Saved data entries:

■ ■ ■ ■

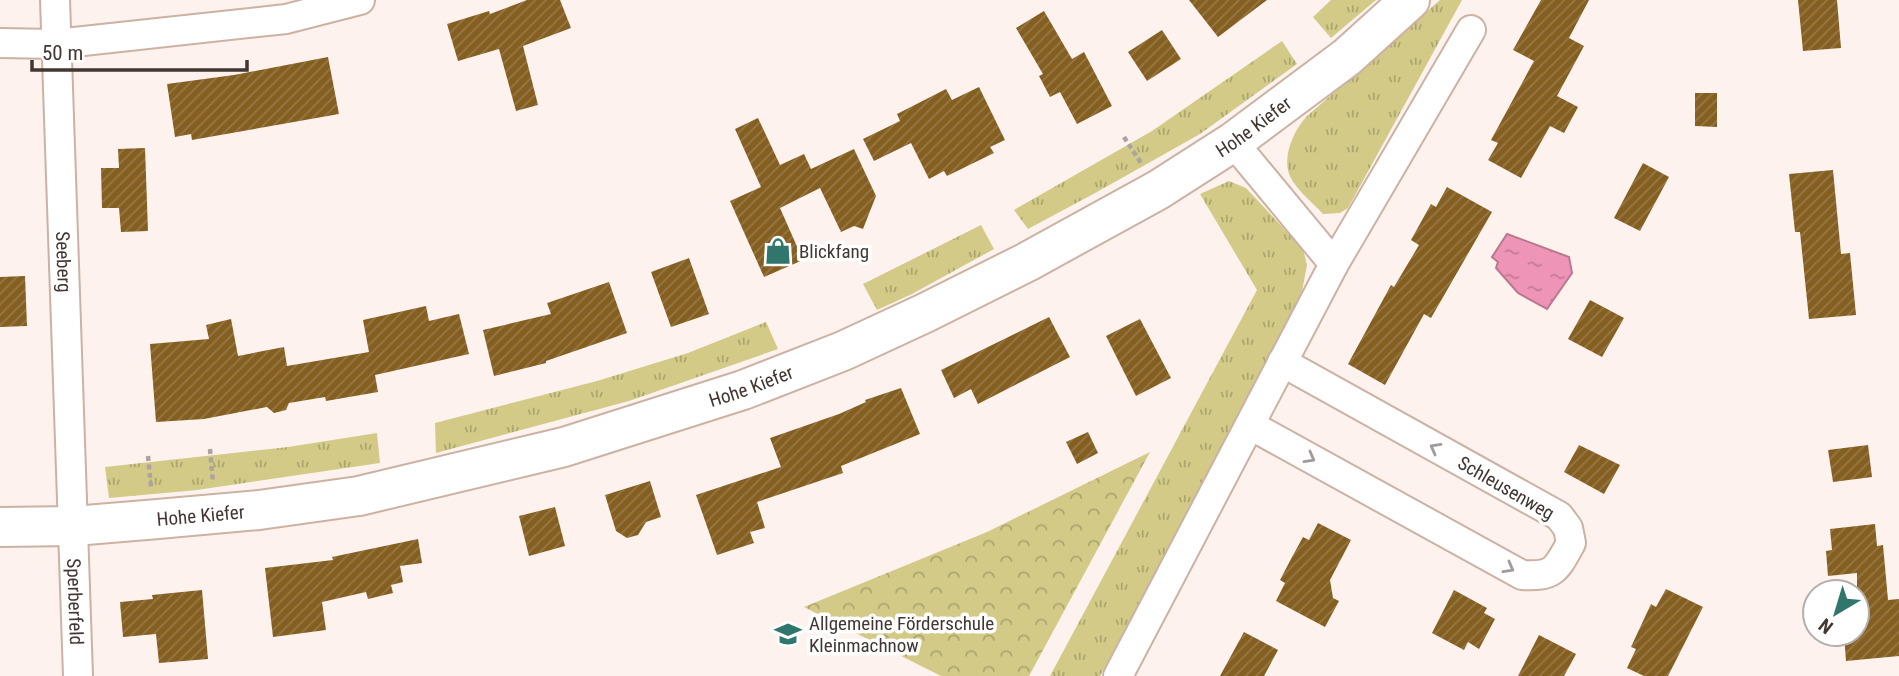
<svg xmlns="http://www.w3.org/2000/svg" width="1899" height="676" font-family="'Roboto Condensed',sans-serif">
<defs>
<pattern id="grass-tufts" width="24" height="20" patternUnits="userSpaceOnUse" patternTransform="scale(1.75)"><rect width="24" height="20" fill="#d2ca86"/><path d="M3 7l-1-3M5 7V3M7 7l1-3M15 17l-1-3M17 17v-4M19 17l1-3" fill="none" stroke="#aca56e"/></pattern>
<pattern id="forest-crowns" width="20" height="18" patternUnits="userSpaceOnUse" patternTransform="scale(1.75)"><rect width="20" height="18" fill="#d2ca86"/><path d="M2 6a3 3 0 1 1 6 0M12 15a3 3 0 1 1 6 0" fill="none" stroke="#aca56e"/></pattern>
<pattern id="water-ripples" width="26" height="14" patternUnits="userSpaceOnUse" patternTransform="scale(1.75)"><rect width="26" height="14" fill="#ee94b6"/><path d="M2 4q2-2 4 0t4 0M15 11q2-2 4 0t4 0" fill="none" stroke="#c27a95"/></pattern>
<pattern id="building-hatch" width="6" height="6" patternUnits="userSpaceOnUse" patternTransform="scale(1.75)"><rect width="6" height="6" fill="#855f20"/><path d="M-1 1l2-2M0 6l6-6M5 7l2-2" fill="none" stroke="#957848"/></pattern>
</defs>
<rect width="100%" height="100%" fill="#fdf2ed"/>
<g fill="url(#grass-tufts)">
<path d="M1331 0H1376L1331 38 1313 17Z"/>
<path d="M1440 0H1462L1348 208 1340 213 1323 214C1313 203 1299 192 1292 180 1280 160 1293 132 1306 117Z"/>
<path d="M1282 41 1297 64 1200 134 1097 192 1028 229 1014 210 1152 131Z"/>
<path d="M1229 181 1246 188 1303 249 1307 265 1299 307 1100 676H1050L1257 290 1200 194Z"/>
<path d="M981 225 994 249 912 294 877 310 863 284Z"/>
<path d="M766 322 778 349 629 401 436 453 435 423 597 381 688 353Z"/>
<path d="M377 433 380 463 197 490 109 498 105 467 288 447Z"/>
</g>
<path fill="url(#forest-crowns)" d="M1150 452 1029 676H941L804 607 987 532Z"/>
<path fill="url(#water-ripples)" stroke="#ba788e" stroke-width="2" d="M1507 234 1569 257 1572 273 1547 309 1518 293 1496 268 1498 262 1492 257Z"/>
<g fill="url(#building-hatch)">
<path d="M527 0H560L571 28 523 46 538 105 516 111 499 49 458 61 447 24 489 11 490 14Z"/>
<path d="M1189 0H1267L1218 37Z"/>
<path d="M1541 0H1589L1569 38 1584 46 1557 96 1578 107 1564 133 1550 126 1521 178 1488 160 1498 143 1491 140 1534 61 1513 50Z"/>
<path d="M1798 0H1837L1841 48 1803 51Z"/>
<path d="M1044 11 1072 59 1084 52 1112 106 1077 124 1060 92 1050 97 1039 76 1043 74 1016 28Z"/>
<path d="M1162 30 1181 59 1147 81 1128 52Z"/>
<path d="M328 57 339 114 192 140 191 134 175 137 167 84 234 75Z"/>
<path d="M979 87 1005 140 990 147 994 153 947 176 944 171 929 179 911 143 874 161 863 139 900 121 897 114 946 89 952 100Z"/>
<path d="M1695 93H1717V127L1695 126Z"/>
<path d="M758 118 780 165 804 154 811 169 854 149 876 196 863 229 854 226 841 232 820 188 780 208 803 260 764 277 730 201 761 187 735 129Z"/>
<path d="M145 148 148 231 121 232 119 208H102L101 168H119L118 149Z"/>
<path d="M1643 163 1669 177 1640 231 1614 218Z"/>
<path d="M1833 170 1841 254 1850 253 1856 315 1809 319 1800 232H1795L1789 174Z"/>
<path d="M1447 187 1492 212 1431 318 1424 314 1385 385 1348 364 1391 285 1394 287 1419 245 1411 240 1431 204 1436 207Z"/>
<path d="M689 258 709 314 671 327 651 272Z"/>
<path d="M25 276 27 326 0 327V277Z"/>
<path d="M609 282 627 333 546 361V363L494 376 483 330 551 314 547 303Z"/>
<path d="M1590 300 1624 318 1602 357 1568 339Z"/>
<path d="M426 306 429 321 459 314 469 354 375 375 378 392 326 401 325 397 289 403 286 410 274 413 267 407 204 419 156 422 150 344 209 339 206 325 231 319 238 356 284 347 287 366 369 352 363 320Z"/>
<path d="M1049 317 1070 357 978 404 971 389 954 398 941 370Z"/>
<path d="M1140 319 1171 378 1136 396 1106 336Z"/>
<path d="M901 388 920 434 841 466 843 473 757 502 765 528 750 532 754 543 717 555 696 495 781 467 770 438 839 414 866 402 865 400Z"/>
<path d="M1088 432 1098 453 1077 464 1066 442Z"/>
<path d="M1579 445 1620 465 1604 494 1564 472Z"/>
<path d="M1868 445 1872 477 1833 482 1828 450Z"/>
<path d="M650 481 661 517 646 522 638 535 627 538 616 531 605 495Z"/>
<path d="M555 507 565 546 529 556 519 516Z"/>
<path d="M1318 523 1351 540 1330 580 1333 598 1339 601 1325 627 1276 601 1285 583 1280 580 1291 559 1303 537 1309 540Z"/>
<path d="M1875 524 1877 546 1883 545 1888 600 1899 599V656L1846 661 1844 634H1857V573L1828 576 1826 551 1832 550 1830 529Z"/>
<path d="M418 539 422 563 400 566 403 582 391 585 393 593 368 599 366 592 322 602 326 630 273 637 265 568 333 560 332 557Z"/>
<path d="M1666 589 1703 607 1668 676H1644L1627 668 1636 649 1631 647 1651 604 1656 607Z"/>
<path d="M202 590 208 659 159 663 156 634 123 637 120 602 153 599 152 595Z"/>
<path d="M1454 590 1487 608 1484 613 1495 619 1479 649 1468 642 1464 650 1432 633Z"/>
<path d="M1244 632 1278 650 1264 676H1220Z"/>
<path d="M1539 635 1576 654 1564 676H1518Z"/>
</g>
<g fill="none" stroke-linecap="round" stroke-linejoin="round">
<defs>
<g id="street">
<path id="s1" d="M55 0 78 676"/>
<path d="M0 43 56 44 286 19 360 0"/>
<path d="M1233 142 1334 264"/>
<path d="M1250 425 1522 575C1554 577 1556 570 1571 543L1568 528 1559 516 1282 362"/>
<path d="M1118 676 1334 264 1471 30"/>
</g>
<g id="secondary">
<path id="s2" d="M0 527 74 526 158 519 259 510 359 496 564 447 743 390 843 351 925 313 1027 262 1158 190 1233 142 1347 57 1410 0"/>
</g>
</defs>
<use href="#street" stroke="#cbb2a4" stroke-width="32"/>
<use href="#secondary" stroke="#cbb2a4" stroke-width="42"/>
<g stroke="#aea39e" stroke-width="4.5" stroke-dasharray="5 3.5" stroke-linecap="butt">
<path d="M1124 137 1141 163"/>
<path d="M210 449 213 483"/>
<path d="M148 456 151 487"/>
</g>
<use href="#street" stroke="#fff" stroke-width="28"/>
<use href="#secondary" stroke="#fff" stroke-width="38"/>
</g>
<defs><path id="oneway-chevron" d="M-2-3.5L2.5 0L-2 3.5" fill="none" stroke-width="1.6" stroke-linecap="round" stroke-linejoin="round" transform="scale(1.75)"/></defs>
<g stroke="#a09a98">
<use href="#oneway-chevron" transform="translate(1435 448) rotate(-151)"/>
<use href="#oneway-chevron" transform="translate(1310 458) rotate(29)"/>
<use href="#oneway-chevron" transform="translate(1509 568) rotate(29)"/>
</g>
<defs>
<symbol id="shop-bare" viewBox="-9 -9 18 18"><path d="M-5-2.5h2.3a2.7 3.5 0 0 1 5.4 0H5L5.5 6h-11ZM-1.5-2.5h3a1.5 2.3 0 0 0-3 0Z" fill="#30766c" stroke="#fff" stroke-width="2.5" paint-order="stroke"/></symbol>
<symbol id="school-bare" viewBox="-9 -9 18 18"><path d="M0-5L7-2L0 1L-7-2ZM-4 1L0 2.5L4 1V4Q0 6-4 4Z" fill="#30766c" stroke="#fff" stroke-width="2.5" paint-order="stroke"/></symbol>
</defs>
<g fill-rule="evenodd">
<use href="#shop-bare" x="759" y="232" width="38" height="38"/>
<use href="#school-bare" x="769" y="615" width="38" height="38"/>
</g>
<g text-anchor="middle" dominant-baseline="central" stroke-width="7" stroke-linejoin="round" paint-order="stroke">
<g font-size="19" fill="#413631" stroke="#fff">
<text stroke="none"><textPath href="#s2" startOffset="1335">Hohe Kiefer</textPath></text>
<text stroke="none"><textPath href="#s1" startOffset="262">Seeberg</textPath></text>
<text stroke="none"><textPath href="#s2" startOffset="768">Hohe Kiefer</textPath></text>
<text transform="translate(1506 488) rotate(30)">Schleusenweg</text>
<text stroke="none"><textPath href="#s2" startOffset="201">Hohe Kiefer</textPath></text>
<text stroke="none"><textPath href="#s1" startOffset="602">Sperberfeld</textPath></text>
</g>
<g font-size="19" fill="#413631" stroke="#fff" text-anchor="start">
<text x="799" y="251">Blickfang</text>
<text x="809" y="623">Allgemeine Förderschule<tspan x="809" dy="22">Kleinmachnow</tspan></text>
</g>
</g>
<g transform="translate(1836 613) rotate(218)"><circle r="33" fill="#ffffff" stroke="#b3afad" stroke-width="2"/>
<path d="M0-5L12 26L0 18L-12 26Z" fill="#30766c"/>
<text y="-10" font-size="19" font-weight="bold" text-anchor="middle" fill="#413631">N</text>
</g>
<path d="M32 60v10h215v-10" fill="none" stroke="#413631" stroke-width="3.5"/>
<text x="42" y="60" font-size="21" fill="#413631" stroke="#ffffff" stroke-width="5" paint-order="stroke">50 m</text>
</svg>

■ ■ ■ ■

REQUIRED ACTION:
Report the lines above that contain "middle".

ANSWER TO THIS TASK:
<g text-anchor="middle" dominant-baseline="central" stroke-width="7" stroke-linejoin="round" paint-order="stroke">
<text y="-10" font-size="19" font-weight="bold" text-anchor="middle" fill="#413631">N</text>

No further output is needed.